Food Processing Techniques and Obesity

Here’s a concept, processed foods are “toxic” and “addictive.” Sound like something Dr. Fuhrman would say? According to The Scotsman some health experts are becoming more and more leery of manufactured foods. Lyndsay Moss reports:
Professor Robert Lustig, from the University of California, said changes in manufacturing processes were making food "toxic" and "addictive", leading to obesity.

Scotland, along with the rest of the UK, faces a growing health timebomb as more and more youngsters become obese.

Figures show that a third of 12-year-olds in Scotland are overweight and a fifth are obese.

The latest study said food manufacturing processes had created a "toxic environment" that dooms children to being overweight.

Prof Lustig said that the way in which food was now processed, which had changed significantly in the last 30 years, had created an environment in which foods were essentially addictive due to their effect on the hormone insulin.
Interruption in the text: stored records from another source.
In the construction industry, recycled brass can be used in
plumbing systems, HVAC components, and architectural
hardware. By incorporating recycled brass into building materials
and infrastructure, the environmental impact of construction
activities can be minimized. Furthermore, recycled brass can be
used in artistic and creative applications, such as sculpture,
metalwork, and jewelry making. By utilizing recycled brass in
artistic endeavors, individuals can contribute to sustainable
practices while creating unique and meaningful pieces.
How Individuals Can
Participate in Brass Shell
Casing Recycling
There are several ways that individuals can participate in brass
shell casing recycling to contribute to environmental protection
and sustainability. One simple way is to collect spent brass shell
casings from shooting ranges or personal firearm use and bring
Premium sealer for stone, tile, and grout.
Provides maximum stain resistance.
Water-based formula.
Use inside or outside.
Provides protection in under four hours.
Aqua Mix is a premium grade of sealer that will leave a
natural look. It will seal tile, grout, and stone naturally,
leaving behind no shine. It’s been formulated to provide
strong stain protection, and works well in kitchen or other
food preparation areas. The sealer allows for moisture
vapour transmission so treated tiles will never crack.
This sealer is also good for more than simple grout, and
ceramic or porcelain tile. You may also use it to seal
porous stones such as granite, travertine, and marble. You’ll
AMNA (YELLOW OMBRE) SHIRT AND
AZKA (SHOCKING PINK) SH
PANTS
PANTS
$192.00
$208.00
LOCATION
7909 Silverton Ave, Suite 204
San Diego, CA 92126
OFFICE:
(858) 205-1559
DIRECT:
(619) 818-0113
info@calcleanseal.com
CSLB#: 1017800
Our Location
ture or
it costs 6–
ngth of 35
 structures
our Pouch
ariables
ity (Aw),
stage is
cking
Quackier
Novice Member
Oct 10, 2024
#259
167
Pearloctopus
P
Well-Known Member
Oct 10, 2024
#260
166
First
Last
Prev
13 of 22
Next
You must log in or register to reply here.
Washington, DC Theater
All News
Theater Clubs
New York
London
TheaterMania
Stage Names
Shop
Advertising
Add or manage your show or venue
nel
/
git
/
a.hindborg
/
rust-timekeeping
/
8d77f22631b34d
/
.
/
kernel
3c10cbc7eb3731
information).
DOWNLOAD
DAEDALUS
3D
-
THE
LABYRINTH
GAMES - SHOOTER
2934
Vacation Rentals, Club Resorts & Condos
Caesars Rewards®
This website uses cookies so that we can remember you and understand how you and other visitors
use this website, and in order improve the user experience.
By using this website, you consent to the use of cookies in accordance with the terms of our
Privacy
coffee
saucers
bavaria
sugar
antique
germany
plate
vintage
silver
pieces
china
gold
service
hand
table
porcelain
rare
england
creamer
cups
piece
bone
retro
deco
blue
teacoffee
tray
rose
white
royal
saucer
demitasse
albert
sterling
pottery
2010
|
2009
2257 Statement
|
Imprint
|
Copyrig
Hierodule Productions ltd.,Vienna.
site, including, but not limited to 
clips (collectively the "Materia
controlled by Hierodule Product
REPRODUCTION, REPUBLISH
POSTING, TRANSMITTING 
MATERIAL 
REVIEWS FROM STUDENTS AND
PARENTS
"In particular, fructose [sugar] - too much - and fibre - not enough - appear to be cornerstones of the obesity epidemic through their effects on insulin," he said.
Dr. Fuhrman has written about the perils of processed foods numerous times. For instance:
Refined Foods Raise Your Cholesterol
All refined sweets are low in nutrients and fiber and are rapidly absorbed. These refined sweets include sugar, honey, corn syrup, molasses and corn sweeteners. They all contain insignificant amounts of nutrients (per calorie) and no fiber. More and more studies offer evidence that the consumption of these sweets and white-flour products are a significant cause of obesity, diabetes, heart disease, and even cancer.1

Beware the High Fructose Corn Syrup
Soft drinks and processed foods are full of high-fructose corn syrup (HFCS). HFCS is not only fattening, but this inexpensive and ultra-concentrated sugar has no resemblance to real food made by nature. It is another experiment thrust upon our unsuspecting children with unknown dangerous consequences. Besides sugar, corn syrup, and chemicals, these drinks often contain caffeine, an addictive stimulant. Children crave more and more as they get older. By adolescence most children have become soft-drink addicts. It is no surprise that six out of the seven most popular soft drinks contain caffeine. Contrast this high level of sugary “liquid candy” with the meager intake of fresh produce by children and teenagers, and it is no surprise that we have an obesity epidemic beyond all expectations.
1. Jacobs Dr, Marquart L, Slavin J, Kushi LH, Whole grain intake and cancer, an expanded review and meta-analysis. Nutrition and Cancer 1998;30(2):85-90. Chatenoud L, Tavani A, La Vecchia C, et al. Whole grain intake and cancer risk. Int J Cancer 1998;77(1):24-28.